The admissions trade group released its annual College Openings Update on Thursday, more than a week ahead of schedule, citing "high demand." It includes schools with available seats, housing and aid.
More than 700 institutions reported open spots as of May 1 last year, signaling enrollment uncertainty brought by the pandemic.
NACAC expects more colleges to join the list by early May. The first of that month has traditionally been the deadline for students to commit to schools that don't offer rolling admissions. But that date has become increasingly less relevant, especially after NACAC in fall 2019 changed its ethics code to give institutions more freedom to woo and enroll students after they picked a school.
NACAC did this in response to the U.S. Department of Justice investigating its admissions practices.
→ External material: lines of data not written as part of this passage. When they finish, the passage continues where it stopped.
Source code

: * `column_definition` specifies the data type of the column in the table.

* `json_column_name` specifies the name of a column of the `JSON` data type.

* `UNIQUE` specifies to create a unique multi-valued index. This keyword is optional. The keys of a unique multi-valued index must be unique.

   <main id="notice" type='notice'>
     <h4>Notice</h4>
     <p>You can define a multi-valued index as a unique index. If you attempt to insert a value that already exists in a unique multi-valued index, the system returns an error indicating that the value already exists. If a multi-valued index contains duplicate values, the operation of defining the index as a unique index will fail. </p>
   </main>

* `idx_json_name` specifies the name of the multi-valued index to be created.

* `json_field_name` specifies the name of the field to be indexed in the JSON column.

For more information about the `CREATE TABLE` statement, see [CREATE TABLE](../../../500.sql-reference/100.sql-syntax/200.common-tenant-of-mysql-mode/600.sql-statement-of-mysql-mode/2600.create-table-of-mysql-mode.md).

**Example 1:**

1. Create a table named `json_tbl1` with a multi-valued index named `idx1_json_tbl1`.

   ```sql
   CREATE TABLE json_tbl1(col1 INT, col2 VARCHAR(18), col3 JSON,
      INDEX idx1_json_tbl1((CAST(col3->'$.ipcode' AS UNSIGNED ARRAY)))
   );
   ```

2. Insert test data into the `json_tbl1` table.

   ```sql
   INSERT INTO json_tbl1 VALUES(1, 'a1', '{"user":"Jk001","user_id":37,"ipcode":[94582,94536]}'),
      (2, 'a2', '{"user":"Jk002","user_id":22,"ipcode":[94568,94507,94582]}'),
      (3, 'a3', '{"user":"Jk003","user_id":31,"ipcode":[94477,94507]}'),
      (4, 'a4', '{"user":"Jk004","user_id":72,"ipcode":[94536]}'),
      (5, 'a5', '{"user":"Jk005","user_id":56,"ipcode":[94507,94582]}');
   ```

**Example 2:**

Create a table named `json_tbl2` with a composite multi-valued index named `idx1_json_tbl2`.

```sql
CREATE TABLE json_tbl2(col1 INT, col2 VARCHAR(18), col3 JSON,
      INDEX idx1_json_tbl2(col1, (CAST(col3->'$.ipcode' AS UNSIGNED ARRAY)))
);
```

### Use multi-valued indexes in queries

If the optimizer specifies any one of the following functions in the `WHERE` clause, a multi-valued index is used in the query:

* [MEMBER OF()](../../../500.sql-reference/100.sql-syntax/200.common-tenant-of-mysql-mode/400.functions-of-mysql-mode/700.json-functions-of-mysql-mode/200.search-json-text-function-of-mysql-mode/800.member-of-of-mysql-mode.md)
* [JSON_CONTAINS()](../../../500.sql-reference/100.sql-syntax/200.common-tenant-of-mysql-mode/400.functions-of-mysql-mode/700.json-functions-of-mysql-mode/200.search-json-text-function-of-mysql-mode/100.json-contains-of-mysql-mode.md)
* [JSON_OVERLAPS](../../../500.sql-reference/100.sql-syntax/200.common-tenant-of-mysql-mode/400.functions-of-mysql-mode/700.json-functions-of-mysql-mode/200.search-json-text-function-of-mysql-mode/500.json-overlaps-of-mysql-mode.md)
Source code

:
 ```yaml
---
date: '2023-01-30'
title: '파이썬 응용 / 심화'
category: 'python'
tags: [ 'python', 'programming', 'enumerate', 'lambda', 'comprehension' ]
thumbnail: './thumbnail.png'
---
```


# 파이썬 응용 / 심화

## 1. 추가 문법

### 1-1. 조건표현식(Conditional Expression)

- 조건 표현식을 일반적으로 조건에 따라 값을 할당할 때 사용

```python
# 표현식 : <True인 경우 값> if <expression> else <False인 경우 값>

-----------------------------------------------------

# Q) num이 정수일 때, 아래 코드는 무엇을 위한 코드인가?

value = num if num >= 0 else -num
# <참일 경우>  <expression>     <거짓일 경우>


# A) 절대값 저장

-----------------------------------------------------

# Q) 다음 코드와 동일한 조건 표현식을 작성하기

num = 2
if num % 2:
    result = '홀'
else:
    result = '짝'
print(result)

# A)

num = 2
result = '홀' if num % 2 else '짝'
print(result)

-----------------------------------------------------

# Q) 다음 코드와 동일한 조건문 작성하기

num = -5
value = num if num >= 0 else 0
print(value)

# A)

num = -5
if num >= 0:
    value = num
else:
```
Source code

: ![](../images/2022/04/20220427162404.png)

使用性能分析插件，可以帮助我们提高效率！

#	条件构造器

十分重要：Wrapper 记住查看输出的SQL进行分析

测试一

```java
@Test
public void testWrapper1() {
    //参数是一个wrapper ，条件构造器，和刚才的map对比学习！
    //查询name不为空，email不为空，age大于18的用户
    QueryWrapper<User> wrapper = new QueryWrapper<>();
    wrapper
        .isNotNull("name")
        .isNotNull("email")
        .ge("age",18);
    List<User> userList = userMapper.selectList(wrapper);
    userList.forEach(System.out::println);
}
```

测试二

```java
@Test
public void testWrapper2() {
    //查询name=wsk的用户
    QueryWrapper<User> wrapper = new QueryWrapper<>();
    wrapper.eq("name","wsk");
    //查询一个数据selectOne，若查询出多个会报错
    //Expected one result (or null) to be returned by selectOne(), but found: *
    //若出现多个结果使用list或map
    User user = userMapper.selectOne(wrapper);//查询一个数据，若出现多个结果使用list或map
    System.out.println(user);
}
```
The organization settled a related lawsuit with the Justice Department in early 2020.
For the first time in its history, the database indicates whether colleges extended their commitment deadline past May 1.
"Because of the extraordinary disruptions of the past year, many terrific institutions are still seeking students for fall enrollment," Melissa Clinedinst, NACAC's director of research and grants, said in a statement. "Seeing this resource may help ease the college application stress that many students are experiencing."
Clinedinst said in an email that NACAC expects the number of schools on the list will "increase substantially" after May 1. She said the group released the list early in response to demand from institutions that were interested in being on it, as well as from counselors who are helping students find a college.
Some colleges listed in the database have rolling admissions, while availability at others is expected to shift after May 1. The group said institutions will report such changes. The list will remain on NACAC's website until the end of July.
More than 770 institutions were listed in the database last year, NACAC said in a release Thursday. In 2019, a little more than 400 had open spots. Policy experts largely attributed the increase in 2020 to questions around how the health crisis would affect enrollment.
Undergraduate enrollment was down nearly 4% in the fall from the year before, with the brunt of the losses among community college students.
This story has been updated with an additional comment from NACAC.